Segregation and radioactive analysis of aerosols according to their aerodynamic size were performed in France, Austria, the Czech Republic, Poland, Germany, and Greece after the arrival of contaminated air masses following the nuclear accident at the Fukushima Dai-ichi nuclear power plant in March 2011. On the whole and regardless of the location, the highest activity levels correspond either to the finest particle fraction or to the upper size class. Regarding anthropogenic radionuclides, the activity median aerodynamic diameter (AMAD) ranged between 0.25 and 0.71 µm for (137)Cs, from 0.17 to 0.69 µm for (134)Cs, and from 0.30 to 0.53 µm for (131)I, thus in the "accumulation mode" of the ambient aerosol (0.1-1 µm). AMAD obtained for the naturally occurring radionuclides (7)Be and (210)Pb ranged from 0.20 to 0.53 µm and 0.29 to 0.52 µm, respectively. Regarding spatial variations, AMADs did not show large differences from place to place compared with what was observed concerning bulk airborne levels registered on the European scale. When air masses arrived in Europe, AMADs for (131)I were about half those for cesium isotopes. Higher AMAD for cesium probably results from higher AMAD observed at the early stage of the accident in Japan. Lower AMAD for (131)I can be explained by the adsorption of gaseous iodine on particles of all sizes met during transport, especially for small particles. Additionally, weathering conditions (rain) encountered during transport and in Europe in March and April contributed to the equilibrium of the gaseous to total (131)I ratio. AMAD slightly increased with time for (131)I whereas a clear decreasing trend was observed with the AMADs for (137)Cs and (134)Cs. On average, the associated geometric standard deviation (GSD) appeared to be higher for iodine than for cesium isotopes. These statements also bear out a gaseous (131)I transfer on ambient particles of a broad size range during transport. Highest weighted activity levels were found on the 0.49-0.95 µm and on the 0.18-0.36 µm size ranges in France and in Poland, respectively. The contribution from resuspension of old deposited (137)Cs was assessed for the coarse particle fractions only for the first sampling week.
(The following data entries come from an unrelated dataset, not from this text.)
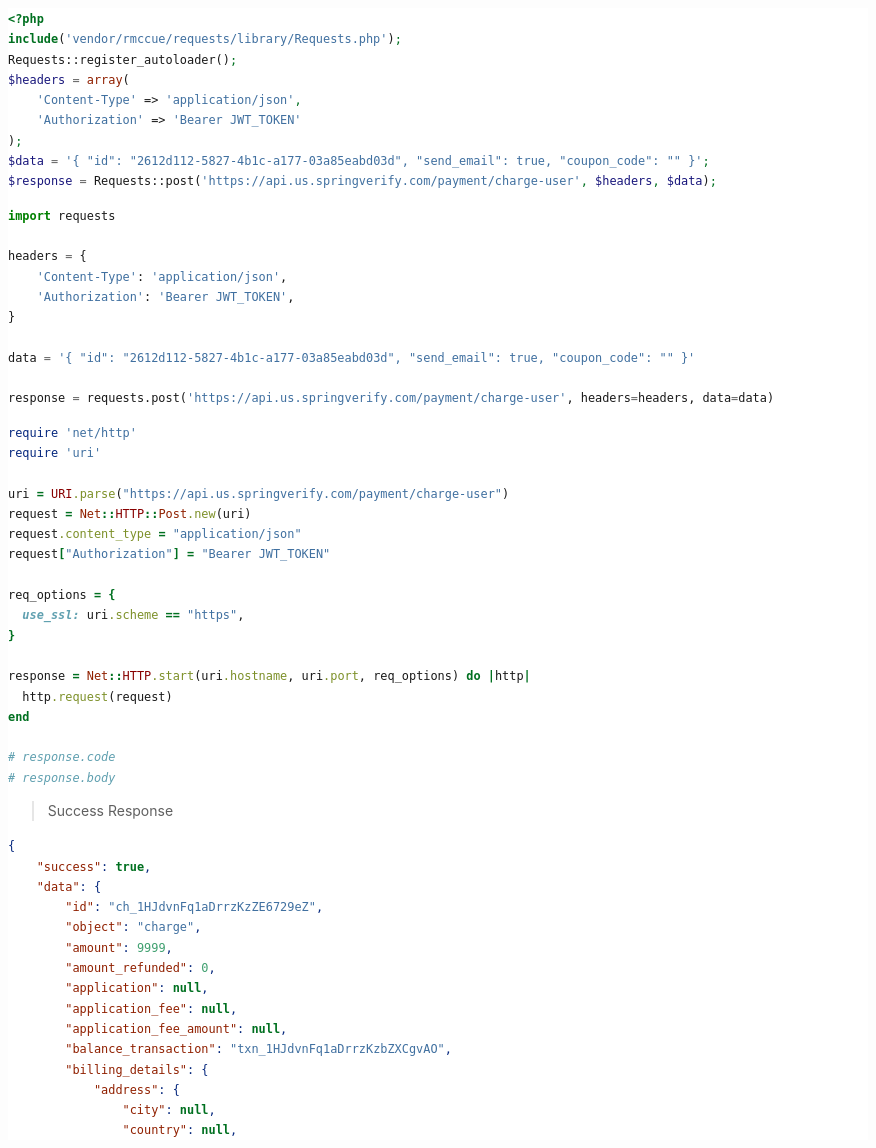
 ```javascript
```

```php
<?php
include('vendor/rmccue/requests/library/Requests.php');
Requests::register_autoloader();
$headers = array(
    'Content-Type' => 'application/json',
    'Authorization' => 'Bearer JWT_TOKEN'
);
$data = '{ "id": "2612d112-5827-4b1c-a177-03a85eabd03d", "send_email": true, "coupon_code": "" }';
$response = Requests::post('https://api.us.springverify.com/payment/charge-user', $headers, $data);
```

```python
import requests

headers = {
    'Content-Type': 'application/json',
    'Authorization': 'Bearer JWT_TOKEN',
}

data = '{ "id": "2612d112-5827-4b1c-a177-03a85eabd03d", "send_email": true, "coupon_code": "" }'

response = requests.post('https://api.us.springverify.com/payment/charge-user', headers=headers, data=data)
```

```ruby
require 'net/http'
require 'uri'

uri = URI.parse("https://api.us.springverify.com/payment/charge-user")
request = Net::HTTP::Post.new(uri)
request.content_type = "application/json"
request["Authorization"] = "Bearer JWT_TOKEN"

req_options = {
  use_ssl: uri.scheme == "https",
}

response = Net::HTTP.start(uri.hostname, uri.port, req_options) do |http|
  http.request(request)
end

# response.code
# response.body
```

>Success Response

```json
{
    "success": true,
    "data": {
        "id": "ch_1HJdvnFq1aDrrzKzZE6729eZ",
        "object": "charge",
        "amount": 9999,
        "amount_refunded": 0,
        "application": null,
        "application_fee": null,
        "application_fee_amount": null,
        "balance_transaction": "txn_1HJdvnFq1aDrrzKzbZXCgvAO",
        "billing_details": {
            "address": {
                "city": null,
                "country": null,
```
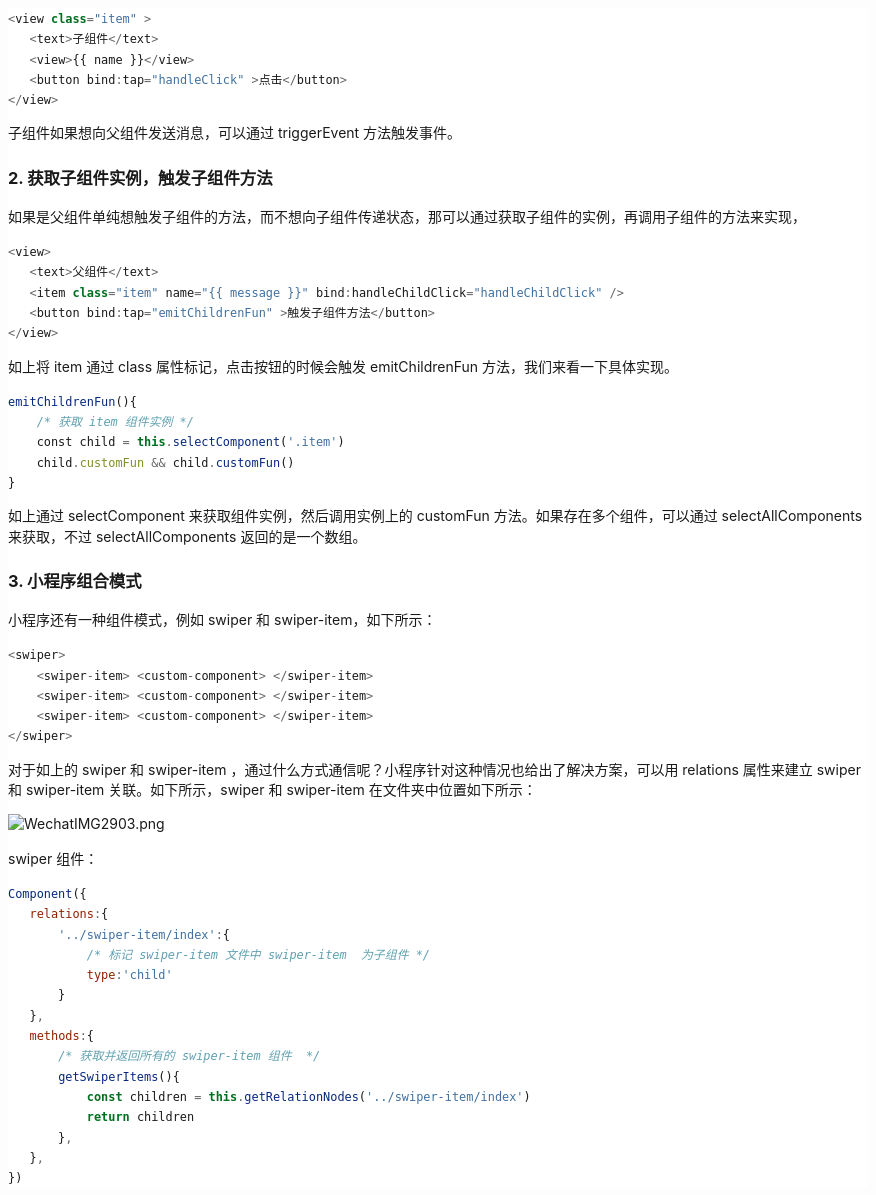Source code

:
 ```js
<view class="item" >
   <text>子组件</text>
   <view>{{ name }}</view> 
   <button bind:tap="handleClick" >点击</button>   
</view>
```

子组件如果想向父组件发送消息，可以通过 triggerEvent 方法触发事件。

### 2\. 获取子组件实例，触发子组件方法

如果是父组件单纯想触发子组件的方法，而不想向子组件传递状态，那可以通过获取子组件的实例，再调用子组件的方法来实现，

```js
<view>
   <text>父组件</text>
   <item class="item" name="{{ message }}" bind:handleChildClick="handleChildClick" />
   <button bind:tap="emitChildrenFun" >触发子组件方法</button>
</view>
```

如上将 item 通过 class 属性标记，点击按钮的时候会触发 emitChildrenFun 方法，我们来看一下具体实现。

```js
emitChildrenFun(){
    /* 获取 item 组件实例 */
    const child = this.selectComponent('.item')
    child.customFun && child.customFun()
}
```

如上通过 selectComponent 来获取组件实例，然后调用实例上的 customFun 方法。如果存在多个组件，可以通过 selectAllComponents 来获取，不过 selectAllComponents 返回的是一个数组。

### 3\. 小程序组合模式

小程序还有一种组件模式，例如 swiper 和 swiper-item，如下所示：

```js
<swiper>
    <swiper-item> <custom-component> </swiper-item>
    <swiper-item> <custom-component> </swiper-item>
    <swiper-item> <custom-component> </swiper-item>
</swiper>
```

对于如上的 swiper 和 swiper-item ，通过什么方式通信呢？小程序针对这种情况也给出了解决方案，可以用 relations 属性来建立 swiper 和 swiper-item 关联。如下所示，swiper 和 swiper-item 在文件夹中位置如下所示：

![WechatIMG2903.png](https://p3-juejin.byteimg.com/tos-cn-i-k3u1fbpfcp/94539dff56ee469ca5460d8863f8b8f6~tplv-k3u1fbpfcp-jj-mark:1600:0:0:0:q75.image#?w=656&h=132&s=17010&e=png&b=252526)

swiper 组件：

```js
Component({
   relations:{
       '../swiper-item/index':{
           /* 标记 swiper-item 文件中 swiper-item  为子组件 */
           type:'child'
       }
   },
   methods:{
       /* 获取并返回所有的 swiper-item 组件  */
       getSwiperItems(){
           const children = this.getRelationNodes('../swiper-item/index')
           return children
       },
   },
})
```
Particle size distribution of radioactive aerosols after the Fukushima and the Chernobyl accidents.

Following the Fukushima accident, a series of aerosol samples were taken between 24th March and 13th April 2011 by cascade impactors in the Czech Republic to obtain the size distribution of (131)I, (134)Cs, (137)Cs, and (7)Be aerosols. All distributions could be considered monomodal. The arithmetic means of the activity median aerodynamic diameters (AMADs) for artificial radionuclides and for (7)Be were 0.43 and 0.41 µm with GDSs 3.6 and 3.0, respectively. The time course of the AMADs of (134)Cs, (137)Cs and (7)Be in the sampled period showed a slight decrease at a significance level of 0.05, whereas the AMAD pertaining to (131)I increased at a significance level of 0.1. Results obtained after the Fukushima accident were compared with results obtained after the Chernobyl accident. The radionuclides released during the Chernobyl accident for which we determined the AMAD fell into two categories: refractory radionuclides ((140)Ba, (140)La (141)Ce, (144)Ce, (95)Zr and (95)Nb) and volatile radionuclides ((134)Cs, (137)Cs, (103)Ru, (106)Ru, (131)I, and (132)Te). The AMAD of the refractory radionuclides was approximately 3 times higher than the AMAD of the volatile radionuclides; nevertheless, the size distributions for volatile radionuclides having a mean AMAD value of 0.51 µm were very close to the distributions after the Fukushima accident.